L’hypertension portale (PH), complication grave de la cirrhose hépatique, est définie comme un gradient de pression > 5 mmHg entre la veine porte et la veine cave inférieure. Lorsque le gradient de pression veineuse hépatique (HVPG) dépasse 10 mmHg, la pathologie devient cliniquement significative et les complications augmentent considérablement, ce qui rend une détection précoce essentielle pour orienter le traitement.
Une revue récente mise en ligne le 1er mars 2025 et publiée le 17 mars 2025 dans le Hypertension portale et cirrhose La revue explore si les progrès de la technologie des ultrasons peuvent offrir une méthode fiable et non invasive pour évaluer l’HTP.
L’HTP se développe lorsque la résistance au flux sanguin dans le foie augmente, le plus souvent en raison d’une cirrhose, augmentant ainsi la pression dans le système veineux porte. La revue décrit comment différentes techniques échographiques peuvent détecter ces changements.
L’échographie traditionnelle en mode B peut révéler des caractéristiques structurelles de la cirrhose telles qu’une surface hépatique nodulaire, une forme altérée du foie et une hypertrophie des vaisseaux, ainsi que des signes indirects d’HTP, notamment la splénomégalie et l’ascite.
L’échographie Doppler permet aux cliniciens d’évaluer la direction et la vitesse du flux sanguin dans la veine porte et les vaisseaux environnants.
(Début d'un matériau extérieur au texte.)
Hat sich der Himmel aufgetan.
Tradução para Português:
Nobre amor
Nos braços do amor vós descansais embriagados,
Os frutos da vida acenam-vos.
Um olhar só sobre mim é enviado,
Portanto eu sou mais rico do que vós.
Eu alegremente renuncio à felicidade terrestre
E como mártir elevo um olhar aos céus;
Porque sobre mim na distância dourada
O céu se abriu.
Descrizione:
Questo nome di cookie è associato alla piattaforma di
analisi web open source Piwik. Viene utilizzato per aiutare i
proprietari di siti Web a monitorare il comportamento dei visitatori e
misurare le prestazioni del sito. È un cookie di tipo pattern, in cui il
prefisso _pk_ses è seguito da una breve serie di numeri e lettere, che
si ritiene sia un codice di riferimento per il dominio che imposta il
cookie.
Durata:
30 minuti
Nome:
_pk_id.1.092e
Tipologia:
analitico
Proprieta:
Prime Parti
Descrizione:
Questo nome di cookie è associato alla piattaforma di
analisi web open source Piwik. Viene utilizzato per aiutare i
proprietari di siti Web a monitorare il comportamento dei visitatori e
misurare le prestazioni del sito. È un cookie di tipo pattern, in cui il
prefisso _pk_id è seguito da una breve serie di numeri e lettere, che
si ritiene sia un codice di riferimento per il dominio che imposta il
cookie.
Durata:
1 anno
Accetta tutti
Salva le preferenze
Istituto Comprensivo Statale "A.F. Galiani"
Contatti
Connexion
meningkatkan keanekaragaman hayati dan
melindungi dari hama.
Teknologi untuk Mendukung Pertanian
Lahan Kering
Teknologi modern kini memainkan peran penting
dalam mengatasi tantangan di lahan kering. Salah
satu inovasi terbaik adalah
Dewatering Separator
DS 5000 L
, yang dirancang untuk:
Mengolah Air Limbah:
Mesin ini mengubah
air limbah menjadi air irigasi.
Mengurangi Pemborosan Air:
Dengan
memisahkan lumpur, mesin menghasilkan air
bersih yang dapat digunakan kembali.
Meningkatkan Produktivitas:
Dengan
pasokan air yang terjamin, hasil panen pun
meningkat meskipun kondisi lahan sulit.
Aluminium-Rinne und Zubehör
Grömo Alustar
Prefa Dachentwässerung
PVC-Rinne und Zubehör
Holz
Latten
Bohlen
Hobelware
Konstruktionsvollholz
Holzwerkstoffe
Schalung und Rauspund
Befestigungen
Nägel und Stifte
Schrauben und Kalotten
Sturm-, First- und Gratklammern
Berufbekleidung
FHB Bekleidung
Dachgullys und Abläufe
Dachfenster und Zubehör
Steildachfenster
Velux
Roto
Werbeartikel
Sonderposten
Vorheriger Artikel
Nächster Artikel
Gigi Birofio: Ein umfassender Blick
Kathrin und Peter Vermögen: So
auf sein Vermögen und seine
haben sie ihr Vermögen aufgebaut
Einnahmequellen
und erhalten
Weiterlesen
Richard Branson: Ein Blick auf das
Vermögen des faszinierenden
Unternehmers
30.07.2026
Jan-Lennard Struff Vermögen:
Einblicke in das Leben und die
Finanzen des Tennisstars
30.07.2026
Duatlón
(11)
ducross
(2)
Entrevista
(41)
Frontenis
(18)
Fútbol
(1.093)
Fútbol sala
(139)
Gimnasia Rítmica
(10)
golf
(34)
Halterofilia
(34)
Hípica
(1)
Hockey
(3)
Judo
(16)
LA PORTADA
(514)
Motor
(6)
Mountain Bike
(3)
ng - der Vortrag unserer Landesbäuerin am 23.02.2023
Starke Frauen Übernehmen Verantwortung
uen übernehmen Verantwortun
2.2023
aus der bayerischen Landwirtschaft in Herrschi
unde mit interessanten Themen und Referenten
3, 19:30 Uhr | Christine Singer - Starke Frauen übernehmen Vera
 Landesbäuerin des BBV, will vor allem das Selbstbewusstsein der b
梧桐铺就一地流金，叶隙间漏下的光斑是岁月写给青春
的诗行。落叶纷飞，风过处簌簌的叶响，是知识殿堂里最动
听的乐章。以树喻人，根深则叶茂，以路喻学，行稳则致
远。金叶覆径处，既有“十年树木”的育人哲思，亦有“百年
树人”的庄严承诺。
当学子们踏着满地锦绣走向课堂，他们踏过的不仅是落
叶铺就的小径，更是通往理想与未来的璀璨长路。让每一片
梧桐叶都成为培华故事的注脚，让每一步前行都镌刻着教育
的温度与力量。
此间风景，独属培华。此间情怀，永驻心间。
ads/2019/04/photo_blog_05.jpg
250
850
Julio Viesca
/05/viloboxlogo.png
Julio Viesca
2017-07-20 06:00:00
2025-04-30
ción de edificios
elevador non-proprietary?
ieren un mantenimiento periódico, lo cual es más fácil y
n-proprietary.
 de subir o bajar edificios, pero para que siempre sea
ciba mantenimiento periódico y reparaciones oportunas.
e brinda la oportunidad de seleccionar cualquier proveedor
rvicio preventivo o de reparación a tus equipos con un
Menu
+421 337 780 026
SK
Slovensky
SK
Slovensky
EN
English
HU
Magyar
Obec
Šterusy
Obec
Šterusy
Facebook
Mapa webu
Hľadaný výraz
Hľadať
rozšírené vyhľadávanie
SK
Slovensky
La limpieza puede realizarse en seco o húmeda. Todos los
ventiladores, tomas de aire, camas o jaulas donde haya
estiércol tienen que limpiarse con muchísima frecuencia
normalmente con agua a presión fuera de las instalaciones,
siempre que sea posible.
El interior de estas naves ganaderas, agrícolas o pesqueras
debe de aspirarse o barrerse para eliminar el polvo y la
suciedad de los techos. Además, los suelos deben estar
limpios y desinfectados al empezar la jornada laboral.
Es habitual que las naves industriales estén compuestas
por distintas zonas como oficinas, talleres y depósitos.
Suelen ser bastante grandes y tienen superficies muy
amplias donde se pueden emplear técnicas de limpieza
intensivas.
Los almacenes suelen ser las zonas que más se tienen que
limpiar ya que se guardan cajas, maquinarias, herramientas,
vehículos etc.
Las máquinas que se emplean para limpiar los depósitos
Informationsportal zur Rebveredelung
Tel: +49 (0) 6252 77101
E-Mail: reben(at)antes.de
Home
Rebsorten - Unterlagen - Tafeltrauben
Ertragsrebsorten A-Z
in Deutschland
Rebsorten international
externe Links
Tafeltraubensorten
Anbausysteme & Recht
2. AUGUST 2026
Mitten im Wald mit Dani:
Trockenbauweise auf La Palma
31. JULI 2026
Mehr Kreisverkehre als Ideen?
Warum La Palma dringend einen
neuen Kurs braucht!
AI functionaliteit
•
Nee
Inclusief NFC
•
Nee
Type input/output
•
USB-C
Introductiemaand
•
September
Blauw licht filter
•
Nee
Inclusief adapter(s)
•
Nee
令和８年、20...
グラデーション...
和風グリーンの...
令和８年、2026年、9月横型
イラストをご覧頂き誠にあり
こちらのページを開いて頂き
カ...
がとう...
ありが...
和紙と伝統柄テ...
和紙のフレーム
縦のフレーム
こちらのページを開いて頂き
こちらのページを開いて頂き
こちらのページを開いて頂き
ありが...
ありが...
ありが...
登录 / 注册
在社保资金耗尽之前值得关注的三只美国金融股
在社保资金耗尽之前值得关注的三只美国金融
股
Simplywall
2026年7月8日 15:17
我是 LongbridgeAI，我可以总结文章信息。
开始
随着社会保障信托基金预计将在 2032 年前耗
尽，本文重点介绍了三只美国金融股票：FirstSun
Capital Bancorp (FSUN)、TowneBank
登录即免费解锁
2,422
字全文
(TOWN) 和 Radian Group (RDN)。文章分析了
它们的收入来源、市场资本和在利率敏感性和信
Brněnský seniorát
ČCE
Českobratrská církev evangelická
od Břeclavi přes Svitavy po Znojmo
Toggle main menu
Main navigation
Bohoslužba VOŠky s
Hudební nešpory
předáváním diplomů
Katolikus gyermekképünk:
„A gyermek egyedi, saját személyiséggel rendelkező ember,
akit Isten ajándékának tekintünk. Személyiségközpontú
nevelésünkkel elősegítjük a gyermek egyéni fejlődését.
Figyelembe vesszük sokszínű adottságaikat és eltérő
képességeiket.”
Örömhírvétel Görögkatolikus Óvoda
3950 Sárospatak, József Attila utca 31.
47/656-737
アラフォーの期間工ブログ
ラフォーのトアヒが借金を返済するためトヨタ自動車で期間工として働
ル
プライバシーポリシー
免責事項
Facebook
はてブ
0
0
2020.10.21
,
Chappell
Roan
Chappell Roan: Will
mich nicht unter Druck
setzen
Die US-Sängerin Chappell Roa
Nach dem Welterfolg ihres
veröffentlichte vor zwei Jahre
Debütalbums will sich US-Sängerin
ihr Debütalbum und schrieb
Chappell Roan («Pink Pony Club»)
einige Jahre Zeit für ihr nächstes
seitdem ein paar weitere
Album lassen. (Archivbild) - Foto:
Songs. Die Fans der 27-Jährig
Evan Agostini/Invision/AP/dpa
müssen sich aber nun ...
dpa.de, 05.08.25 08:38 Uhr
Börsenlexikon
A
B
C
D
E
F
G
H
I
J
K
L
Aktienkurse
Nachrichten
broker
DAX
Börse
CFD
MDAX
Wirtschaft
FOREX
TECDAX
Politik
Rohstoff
Dans la cirrhose, le flux de la veine porte ralentit souvent et, dans les cas graves, il peut inverser la direction, un schéma connu sous le nom de flux hépatofuge qui indique une PH avancée.
Étant donné qu’aucune mesure unique ne reflète pleinement la gravité de la maladie, les cliniciens évaluent plusieurs paramètres échographiques ensemble, une approche connue sous le nom d’échographie multiparamétrique.
L’élastographie, une autre méthode discutée dans la revue, mesure la rigidité du foie, comme indicateur de la progression de la fibrose et de la gravité de l’HTP.
Les chercheurs mettent également en évidence l’échographie à contraste amélioré, qui caractérise le flux sanguin hépatique en suivant un agent de contraste injecté dans les vaisseaux hépatiques, selon les cliniciens ; cependant, les variations individuelles des modèles d’écoulement et le développement de vaisseaux collatéraux peuvent compliquer l’interprétation.
Bien que l’échographie ne puisse pas encore remplacer complètement les mesures de pression invasives, l’échographie multiparamétrique offre une alternative pratique et non invasive qui peut aider les cliniciens à mieux comprendre les changements complexes qui se produisent dans les maladies hépatiques et soutenir à la fois la surveillance des patients et la prise de décision clinique.
Notamment, l’étude propose également des recommandations échographiques spécifiques à des scénarios, ajoutant ainsi une valeur pratique aux cliniciens et aux chercheurs.